→ **WHAT TO PRODUCE**
Check each line of the listing below for the string "Diables", then give only the number of lines where it occurs.

→ **LISTED ENTRIES**

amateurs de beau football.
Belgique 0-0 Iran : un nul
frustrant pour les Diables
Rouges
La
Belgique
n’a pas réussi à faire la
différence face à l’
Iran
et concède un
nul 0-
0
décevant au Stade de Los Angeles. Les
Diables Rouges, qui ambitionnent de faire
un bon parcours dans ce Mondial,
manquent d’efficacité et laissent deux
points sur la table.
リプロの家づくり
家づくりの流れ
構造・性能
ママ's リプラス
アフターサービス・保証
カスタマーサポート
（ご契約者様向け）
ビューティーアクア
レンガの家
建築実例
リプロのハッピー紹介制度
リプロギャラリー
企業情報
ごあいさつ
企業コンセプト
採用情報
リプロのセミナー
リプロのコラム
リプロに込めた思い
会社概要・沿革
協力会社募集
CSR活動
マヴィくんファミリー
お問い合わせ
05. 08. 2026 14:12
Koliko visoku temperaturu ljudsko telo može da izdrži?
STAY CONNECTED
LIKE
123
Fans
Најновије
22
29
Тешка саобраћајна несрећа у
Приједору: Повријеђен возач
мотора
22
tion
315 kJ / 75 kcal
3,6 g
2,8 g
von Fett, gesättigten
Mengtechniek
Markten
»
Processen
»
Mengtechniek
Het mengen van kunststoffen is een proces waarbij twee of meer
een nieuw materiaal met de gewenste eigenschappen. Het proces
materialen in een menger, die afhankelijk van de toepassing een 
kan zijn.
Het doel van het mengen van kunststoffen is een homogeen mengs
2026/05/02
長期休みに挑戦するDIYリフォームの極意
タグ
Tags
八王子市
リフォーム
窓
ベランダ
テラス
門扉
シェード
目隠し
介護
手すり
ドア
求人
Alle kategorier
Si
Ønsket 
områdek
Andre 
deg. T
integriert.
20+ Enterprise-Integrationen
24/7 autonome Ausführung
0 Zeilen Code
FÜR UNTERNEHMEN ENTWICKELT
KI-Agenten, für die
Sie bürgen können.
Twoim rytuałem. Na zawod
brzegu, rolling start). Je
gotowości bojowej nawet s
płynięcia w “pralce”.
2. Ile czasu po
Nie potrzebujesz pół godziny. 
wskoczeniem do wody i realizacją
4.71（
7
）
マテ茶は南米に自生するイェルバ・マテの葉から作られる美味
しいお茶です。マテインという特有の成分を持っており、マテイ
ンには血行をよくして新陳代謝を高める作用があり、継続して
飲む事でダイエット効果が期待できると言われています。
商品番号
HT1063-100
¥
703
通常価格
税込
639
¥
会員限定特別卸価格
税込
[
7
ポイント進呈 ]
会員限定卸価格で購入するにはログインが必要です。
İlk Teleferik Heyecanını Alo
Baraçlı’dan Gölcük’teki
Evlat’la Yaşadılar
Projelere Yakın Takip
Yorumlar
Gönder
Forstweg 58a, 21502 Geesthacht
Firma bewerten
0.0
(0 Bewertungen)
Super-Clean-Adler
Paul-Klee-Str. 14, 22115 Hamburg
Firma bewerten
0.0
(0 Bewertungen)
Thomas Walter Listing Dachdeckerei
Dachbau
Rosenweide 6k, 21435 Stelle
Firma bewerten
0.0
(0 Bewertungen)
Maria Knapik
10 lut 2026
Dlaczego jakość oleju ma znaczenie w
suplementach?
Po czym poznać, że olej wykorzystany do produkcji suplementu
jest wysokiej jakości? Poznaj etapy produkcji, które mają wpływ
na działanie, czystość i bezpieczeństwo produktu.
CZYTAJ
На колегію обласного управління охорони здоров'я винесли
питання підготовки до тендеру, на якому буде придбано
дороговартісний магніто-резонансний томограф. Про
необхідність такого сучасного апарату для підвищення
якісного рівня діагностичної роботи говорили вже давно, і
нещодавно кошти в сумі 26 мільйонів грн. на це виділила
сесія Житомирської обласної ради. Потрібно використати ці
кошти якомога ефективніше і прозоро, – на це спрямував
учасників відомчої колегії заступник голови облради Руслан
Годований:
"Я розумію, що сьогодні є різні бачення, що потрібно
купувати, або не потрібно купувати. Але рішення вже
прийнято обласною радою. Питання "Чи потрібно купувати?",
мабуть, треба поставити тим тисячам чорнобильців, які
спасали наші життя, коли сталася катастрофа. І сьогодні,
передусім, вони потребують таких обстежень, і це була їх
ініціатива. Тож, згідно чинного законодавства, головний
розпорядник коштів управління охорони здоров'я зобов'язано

→ **SOLUTION TO THIS EXERCISE**
2